**TASK DETAILS**
Reproduce the data from its first line up to and including the line containing "property afterward.", preserving each line verbatim.

**SUPPLIED INFORMATION**
*-*-*
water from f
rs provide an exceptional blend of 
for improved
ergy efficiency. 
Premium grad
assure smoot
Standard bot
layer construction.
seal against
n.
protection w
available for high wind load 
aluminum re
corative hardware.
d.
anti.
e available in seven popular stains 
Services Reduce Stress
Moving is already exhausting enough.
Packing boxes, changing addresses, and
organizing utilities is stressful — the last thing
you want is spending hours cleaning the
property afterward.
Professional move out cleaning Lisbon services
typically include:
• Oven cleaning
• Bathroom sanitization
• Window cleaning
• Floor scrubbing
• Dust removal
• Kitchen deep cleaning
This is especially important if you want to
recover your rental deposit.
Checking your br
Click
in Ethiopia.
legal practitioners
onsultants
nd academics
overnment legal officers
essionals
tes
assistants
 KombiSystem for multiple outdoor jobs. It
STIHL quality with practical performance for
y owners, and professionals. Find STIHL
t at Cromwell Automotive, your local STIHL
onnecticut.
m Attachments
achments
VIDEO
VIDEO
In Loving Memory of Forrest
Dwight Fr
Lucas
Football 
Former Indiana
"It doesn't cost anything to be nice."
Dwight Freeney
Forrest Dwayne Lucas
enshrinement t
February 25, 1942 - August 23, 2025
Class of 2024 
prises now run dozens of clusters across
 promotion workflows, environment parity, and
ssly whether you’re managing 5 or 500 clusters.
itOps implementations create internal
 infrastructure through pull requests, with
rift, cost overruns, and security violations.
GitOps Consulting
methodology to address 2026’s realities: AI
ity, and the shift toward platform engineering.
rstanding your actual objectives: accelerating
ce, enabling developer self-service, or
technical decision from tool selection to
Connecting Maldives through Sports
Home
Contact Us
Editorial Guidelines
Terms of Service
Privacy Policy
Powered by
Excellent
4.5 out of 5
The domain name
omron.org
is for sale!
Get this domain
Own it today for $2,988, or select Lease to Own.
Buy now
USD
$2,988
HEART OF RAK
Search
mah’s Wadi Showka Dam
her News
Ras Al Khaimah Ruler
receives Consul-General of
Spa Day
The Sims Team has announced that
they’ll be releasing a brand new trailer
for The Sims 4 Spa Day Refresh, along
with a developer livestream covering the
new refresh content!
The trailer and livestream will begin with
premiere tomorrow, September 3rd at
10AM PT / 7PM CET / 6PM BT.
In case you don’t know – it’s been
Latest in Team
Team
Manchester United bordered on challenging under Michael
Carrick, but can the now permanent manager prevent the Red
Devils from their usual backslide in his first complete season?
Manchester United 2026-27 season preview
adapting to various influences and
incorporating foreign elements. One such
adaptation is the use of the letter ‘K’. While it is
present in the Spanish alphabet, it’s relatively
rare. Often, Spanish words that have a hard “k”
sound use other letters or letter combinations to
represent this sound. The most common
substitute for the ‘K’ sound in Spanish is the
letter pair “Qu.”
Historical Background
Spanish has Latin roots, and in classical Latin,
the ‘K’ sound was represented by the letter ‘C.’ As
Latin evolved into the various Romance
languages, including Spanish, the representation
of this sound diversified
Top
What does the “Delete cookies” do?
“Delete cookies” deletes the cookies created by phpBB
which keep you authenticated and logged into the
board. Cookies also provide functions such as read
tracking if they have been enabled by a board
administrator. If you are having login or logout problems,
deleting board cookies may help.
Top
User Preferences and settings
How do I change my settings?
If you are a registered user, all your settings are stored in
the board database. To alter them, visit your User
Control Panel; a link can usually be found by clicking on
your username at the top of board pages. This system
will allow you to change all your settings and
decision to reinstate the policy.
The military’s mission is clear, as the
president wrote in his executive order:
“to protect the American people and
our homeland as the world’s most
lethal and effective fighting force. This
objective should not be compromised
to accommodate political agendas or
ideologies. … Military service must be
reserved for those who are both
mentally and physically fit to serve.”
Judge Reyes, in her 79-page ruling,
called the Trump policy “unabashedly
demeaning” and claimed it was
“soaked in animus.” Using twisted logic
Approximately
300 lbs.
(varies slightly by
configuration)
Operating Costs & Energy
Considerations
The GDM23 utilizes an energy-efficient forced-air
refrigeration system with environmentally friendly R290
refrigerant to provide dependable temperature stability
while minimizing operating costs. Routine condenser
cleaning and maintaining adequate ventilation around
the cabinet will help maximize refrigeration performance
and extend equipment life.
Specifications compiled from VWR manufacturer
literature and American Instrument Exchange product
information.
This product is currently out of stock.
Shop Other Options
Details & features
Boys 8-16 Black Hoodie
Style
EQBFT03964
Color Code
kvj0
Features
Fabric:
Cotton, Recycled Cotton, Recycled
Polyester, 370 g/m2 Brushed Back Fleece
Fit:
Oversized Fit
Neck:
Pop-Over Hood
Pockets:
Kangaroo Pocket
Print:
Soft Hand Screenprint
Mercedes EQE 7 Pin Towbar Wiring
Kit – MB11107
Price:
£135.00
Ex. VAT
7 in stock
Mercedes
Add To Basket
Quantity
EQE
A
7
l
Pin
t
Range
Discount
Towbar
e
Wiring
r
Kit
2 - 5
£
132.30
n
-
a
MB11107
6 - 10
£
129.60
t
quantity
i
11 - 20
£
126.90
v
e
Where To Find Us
*-*-*
**COMPLETED EXERCISE**
water from f
rs provide an exceptional blend of 
for improved
ergy efficiency. 
Premium grad
assure smoot
Standard bot
layer construction.
seal against
n.
protection w
available for high wind load 
aluminum re
corative hardware.
d.
anti.
e available in seven popular stains 
Services Reduce Stress
Moving is already exhausting enough.
Packing boxes, changing addresses, and
organizing utilities is stressful — the last thing
you want is spending hours cleaning the
property afterward.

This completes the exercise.